Here's a nutrition tip from Shadia to help next time you're shopping:

"Look at the shape and colour: does it look like a natural product? If it's far from natural-looking, chances are it's highly processed and needs things like salt and sugar to make it taste good."

kelloggs corn flakes

Despite being promoted as a 'health food', Corn Flakes aren't very nutritious.

Kellogg's Corn Flakes

  • Health Star Rating: 3.5
  • Added sugar: 8.9g per 100g
  • Sodium: 485mg per 100g
  • Fibre: 4.2g per 100g
  • Price: $1.59 per 100g


They've been around for more than 95 years and began life as a health food, but are Kellogg's Corn Flakes a nutritious option?

_Tasks to carry out:_
1 – In the Corn Flakes text, transcribe the part that opens with the words containing "Despite being promoted" and closes with "a nutritious option?".
2 – Translate this sentence from the Corn Flakes text into Spanish: "Despite being promoted as a 'health food', Corn Flakes aren't very nutritious."
3 – Take the Corn Flakes text further, starting after its last sentence.

_Dataset content:_
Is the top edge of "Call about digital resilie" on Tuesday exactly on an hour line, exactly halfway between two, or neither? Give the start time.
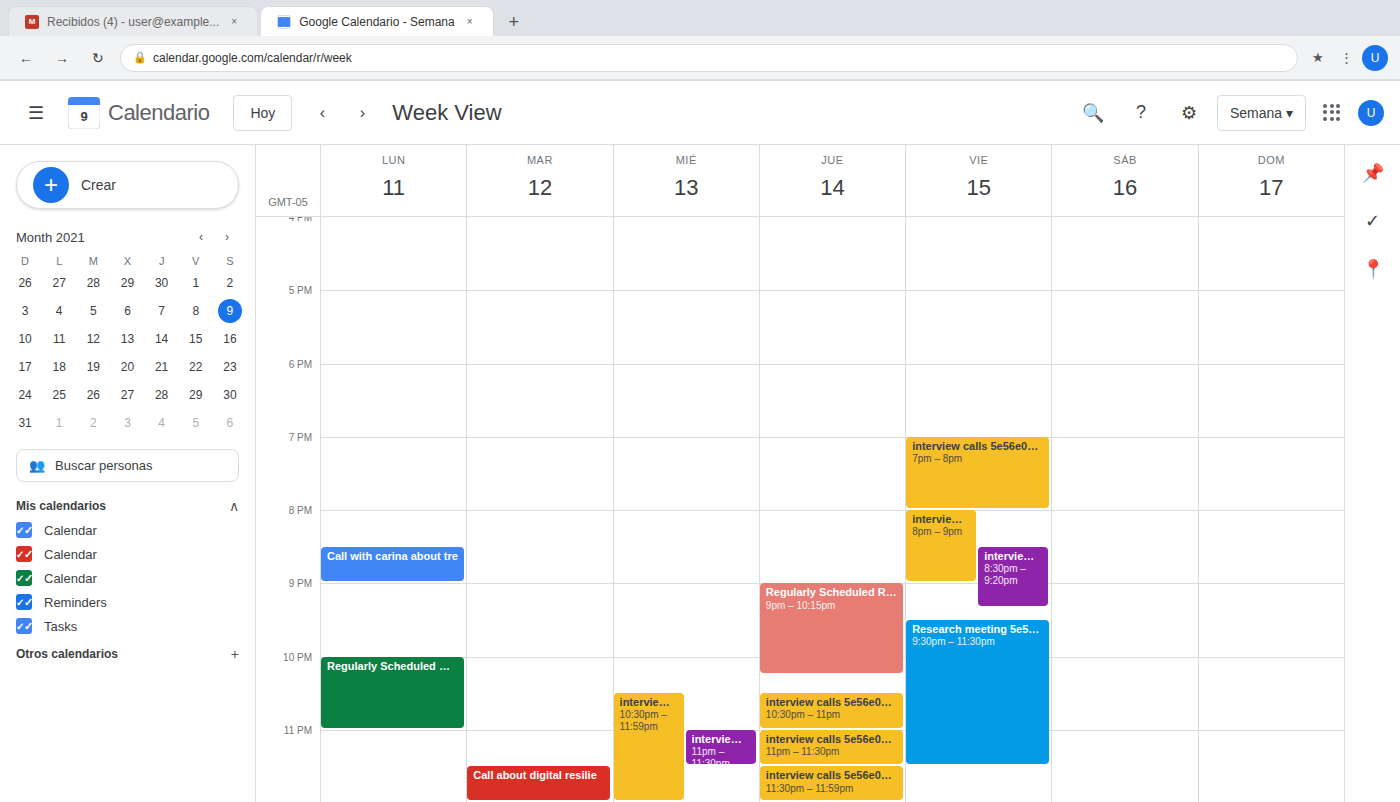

_Task-by-task outputs:_
1 –
Despite being promoted as a 'health food', Corn Flakes aren't very nutritious.

Kellogg's Corn Flakes

  • Health Star Rating: 3.5
  • Added sugar: 8.9g per 100g
  • Sodium: 485mg per 100g
  • Fibre: 4.2g per 100g
  • Price: $1.59 per 100g


They've been around for more than 95 years and began life as a health food, but are Kellogg's Corn Flakes a nutritious option?

2 – A pesar de promocionarse como un 'alimento saludable', los Corn Flakes no son muy nutritivos.

3 –
Dr William Kellogg (the inventor of Kellogg's Corn Flakes) might be shocked to hear this, but they're actually not great in terms of nutrition. Here's why:

  • They're high in sodium. Corn Flakes have a sodium content of 485mg per 100g. For context, a Big Mac has 438mg per 100g! (Keep in mind that the serving sizes are quite different though.)
  • They're low in fibre, with just 4.2g per 100g.
  • For a plain cereal, they actually have a lot more sugar than you'd expect. In fact they're almost 10% sugar (8.9g per 100g, to be precise).
  • They have a Health Star Rating of just 3.5. 

If you're looking for a healthier corn-based flake cereal, you're better off going with Woolworths Macro Wholefoods Market Certified Organic Corn Flakes, which have 220mg of sodium per 100g and 4.5g of added sugar per 100g. They have an HSR of only 3.5 too, so they're still not exactly the healthiest option on the block.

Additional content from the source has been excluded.